- AUSZUG -
- - - - -

Online Merker Logo

Die internationale Kulturplattform

Marie-Theres Arnbom: DIE VILLEN VOM TRAUNSEE

18.06.2019 | buch, CD/DVD/BUCH/Apps

Marie-Theres Arnbom:
DIE VILLEN VOM TRAUNSEE
Wenn Häuser Geschichten erzählen
254 Seiten, Amalthea Verlag, 2019

Damals, als er noch nicht „Urlaub“ hieß und Jumbo-Jets voll „Touristen“ in Richtung Malediven abhoben. Damals, als man noch „in die Sommerfrische“ fuhr. Damals entwickelte sich in Österreich eine regelrechte Kultur rund um diese Welt für sich. Natürlich nur, wenn man das nötige Kleingeld dafür hatte, aber dagegen ist nichts zu machen – Armut bringt keine Villen im Salzkammergut hervor. Und denen ist Autorin Marie-Theres Arnbom nun schon im dritten Buch, nach Bad Ischl und dem Attersee, auf der Spur.

- - - - -

- DIE DATENSÄTZE -
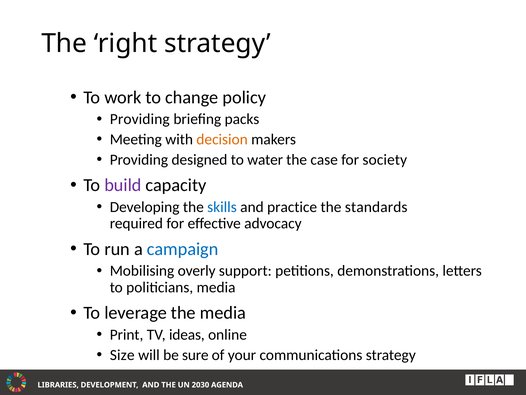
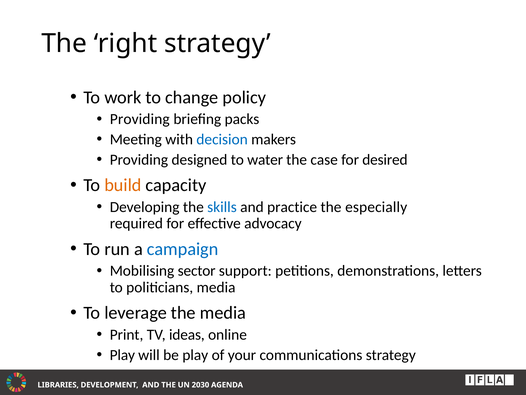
decision colour: orange -> blue
society: society -> desired
build colour: purple -> orange
standards: standards -> especially
overly: overly -> sector
Size at (122, 355): Size -> Play
be sure: sure -> play
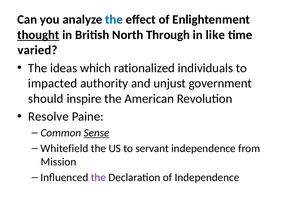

- - - - -

- ZU ERLEDIGENDE SCHRITTE -
1 > Wähle aus den Datensätzen jede Zeile aus, in der die Zeichenfolge „colour“ steht, und schreibe diese Zeilen ab.
2 > Nimm den Auszug über die Villen vom Traunsee wieder auf und schreibe ihn nach seinem letzten Satz weiter.

- LÖSUNGEN DER AUFGABEN -
1 >
decision colour: orange -> blue
build colour: purple -> orange

2 >
Diesmal ist es der Traunsee, an dem sie fündig wird, rund um das legendäre Gmunden, in dessen Schloß Orth im See einst der exilierte Teil der Habsburger-Familie, die Toscana, lebten (bevor man Schloßhotel-Serien dort drehte…). Übrigens hat Herr Rudolf Slatin, ja, jener Slatin Pascha, der einen großen Teil der Welt kannte, einmal gesagt, einen so herrlichen Ort wie Gmunden habe er noch nirgends gefunden… auch er lebte hier, in Traunkirchen. Wo sich auch reiche Russinnen eine Villa bauen ließen, von Theophil Hansen immerhin, und man schätzte die Damen sehr – aber begraben wollte man sie hier nicht wissen, waren sie doch nicht katholisch…

Es ist Monarchie-Land, Ischl ist nicht weit, es gibt auch Monarchie-Skandale hier, der aus der Familie ausgeschiedene Johann Orth und seine Tänzerin Milli Stubel, und es wurde auch viel geklatscht, als der Freiherr von Prokesch-Osten die Schauspielerin Friederike Gossmann heiratete (wenn der reiche Herr Wisgrill sich eine Schauspielerin nahm, ging das eher an).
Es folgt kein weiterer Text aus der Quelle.